# Directive:
Retype each record below word for word. Leave the pictures out.

# Record excerpts:
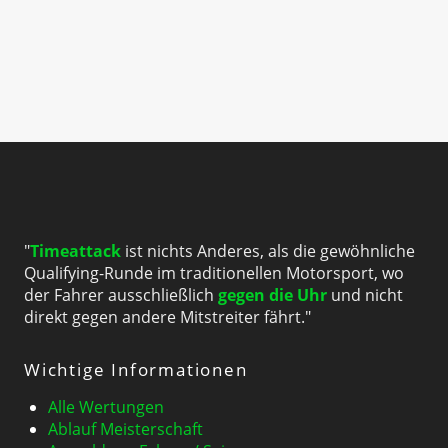
"
Timeattack
ist nichts Anderes, als die gewöhnliche
Qualifying-Runde im traditionellen Motorsport, wo
der Fahrer ausschließlich
gegen die Uhr
und nicht
direkt gegen andere Mitstreiter fährt."
Wichtige Informationen
Alle Wertungen
Ablauf Meisterschaft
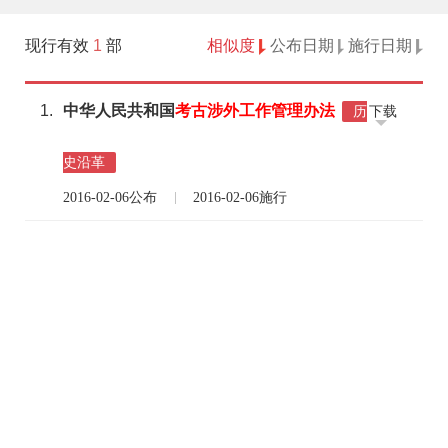
现行有效
1
部
相似度
公布日期
施行日期
1.
中华人民共和国
考古
涉外
工作
管理
办法
下载
历
史沿革
2016-02-06公布
2016-02-06施行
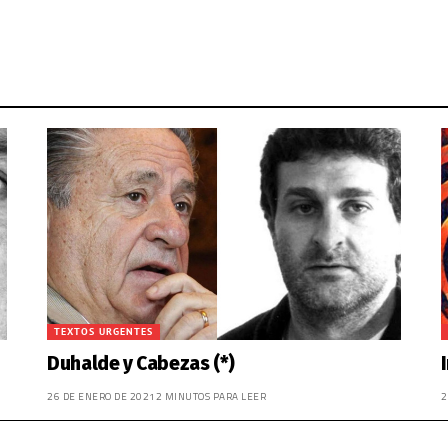
TEXTOS URGENTES
Duhalde y Cabezas (*)
26 DE ENERO DE 2021
2 MINUTOS PARA LEER
2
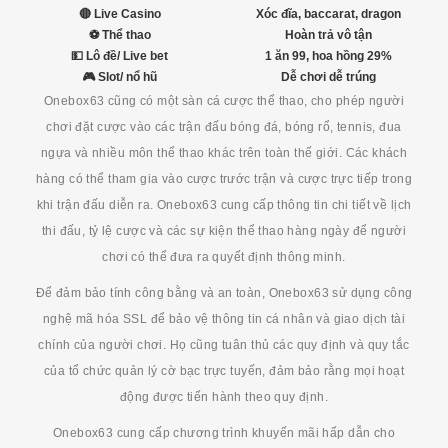
🔴 Live Casino
Xóc đĩa, baccarat, dragon
⚽ Thể thao
Hoàn trả vô tận
💵 Lô đề/ Live bet
1 ăn 99, hoa hồng 29%
🎮 Slot/ nổ hũ
Dễ chơi dễ trúng
Onebox63 cũng có một sàn cá cược thể thao, cho phép người
chơi đặt cược vào các trận đấu bóng đá, bóng rổ, tennis, đua
ngựa và nhiều môn thể thao khác trên toàn thế giới. Các khách
hàng có thể tham gia vào cược trước trận và cược trực tiếp trong
khi trận đấu diễn ra. Onebox63 cung cấp thông tin chi tiết về lịch
thi đấu, tỷ lệ cược và các sự kiện thể thao hàng ngày để người
chơi có thể đưa ra quyết định thông minh.
Để đảm bảo tính công bằng và an toàn, Onebox63 sử dụng công
nghệ mã hóa SSL để bảo vệ thông tin cá nhân và giao dịch tài
chính của người chơi. Họ cũng tuân thủ các quy định và quy tắc
của tổ chức quản lý cờ bạc trực tuyến, đảm bảo rằng mọi hoạt
động được tiến hành theo quy định.
Onebox63 cung cấp chương trình khuyến mãi hấp dẫn cho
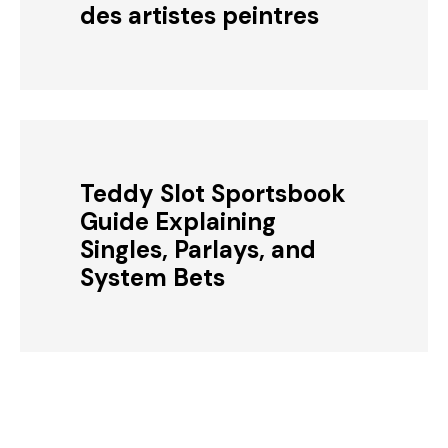
des artistes peintres
Teddy Slot Sportsbook
Guide Explaining
Singles, Parlays, and
System Bets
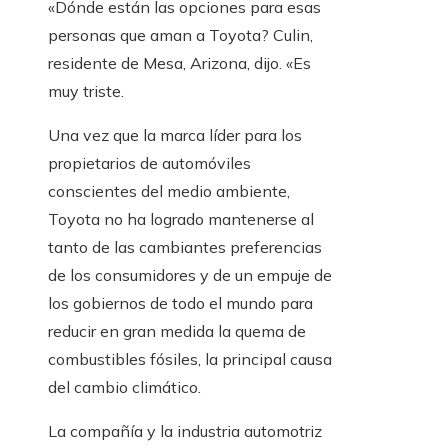
«Dónde están las opciones para esas
personas que aman a Toyota? Culin,
residente de Mesa, Arizona, dijo. «Es
muy triste.
Una vez que la marca líder para los
propietarios de automóviles
conscientes del medio ambiente,
Toyota no ha logrado mantenerse al
tanto de las cambiantes preferencias
de los consumidores y de un empuje de
los gobiernos de todo el mundo para
reducir en gran medida la quema de
combustibles fósiles, la principal causa
del cambio climático.
La compañía y la industria automotriz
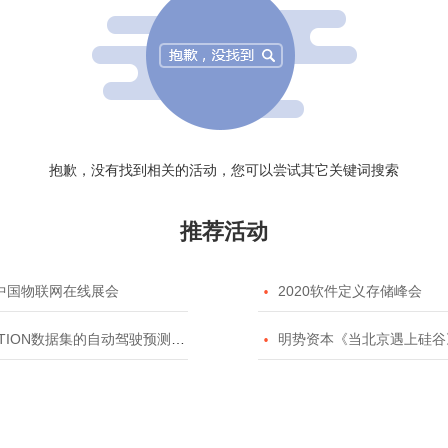
抱歉，没有找到相关的活动，您可以尝试其它关键词搜索
推荐活动
20中国物联网在线展会

2020软件定义存储峰会
TION数据集的自动驾驶预测模型挑战赛

明势资本《当北京遇上硅谷》系列之2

# Final answer:
"
Timeattack
ist nichts Anderes, als die gewöhnliche
Qualifying-Runde im traditionellen Motorsport, wo
der Fahrer ausschließlich
gegen die Uhr
und nicht
direkt gegen andere Mitstreiter fährt."
Wichtige Informationen
Alle Wertungen
Ablauf Meisterschaft
现行有效
1
部
相似度
公布日期
施行日期
1.
中华人民共和国
考古
涉外
工作
管理
办法
下载
历
史沿革
2016-02-06公布
2016-02-06施行
TEXTOS URGENTES
Duhalde y Cabezas (*)
26 DE ENERO DE 2021
2 MINUTOS PARA LEER
2
🔴 Live Casino
Xóc đĩa, baccarat, dragon
⚽ Thể thao
Hoàn trả vô tận
💵 Lô đề/ Live bet
1 ăn 99, hoa hồng 29%
🎮 Slot/ nổ hũ
Dễ chơi dễ trúng
Onebox63 cũng có một sàn cá cược thể thao, cho phép người
chơi đặt cược vào các trận đấu bóng đá, bóng rổ, tennis, đua
ngựa và nhiều môn thể thao khác trên toàn thế giới. Các khách
hàng có thể tham gia vào cược trước trận và cược trực tiếp trong
khi trận đấu diễn ra. Onebox63 cung cấp thông tin chi tiết về lịch
thi đấu, tỷ lệ cược và các sự kiện thể thao hàng ngày để người
chơi có thể đưa ra quyết định thông minh.
Để đảm bảo tính công bằng và an toàn, Onebox63 sử dụng công
nghệ mã hóa SSL để bảo vệ thông tin cá nhân và giao dịch tài
chính của người chơi. Họ cũng tuân thủ các quy định và quy tắc
của tổ chức quản lý cờ bạc trực tuyến, đảm bảo rằng mọi hoạt
động được tiến hành theo quy định.
Onebox63 cung cấp chương trình khuyến mãi hấp dẫn cho
des artistes peintres
Teddy Slot Sportsbook
Guide Explaining
Singles, Parlays, and
System Bets
«Dónde están las opciones para esas
personas que aman a Toyota? Culin,
residente de Mesa, Arizona, dijo. «Es
muy triste.
Una vez que la marca líder para los
propietarios de automóviles
conscientes del medio ambiente,
Toyota no ha logrado mantenerse al
tanto de las cambiantes preferencias
de los consumidores y de un empuje de
los gobiernos de todo el mundo para
reducir en gran medida la quema de
combustibles fósiles, la principal causa
del cambio climático.
La compañía y la industria automotriz
抱歉，没有找到相关的活动，您可以尝试其它关键词搜索
推荐活动
20中国物联网在线展会

2020软件定义存储峰会
TION数据集的自动驾驶预测模型挑战赛

明势资本《当北京遇上硅谷》系列之2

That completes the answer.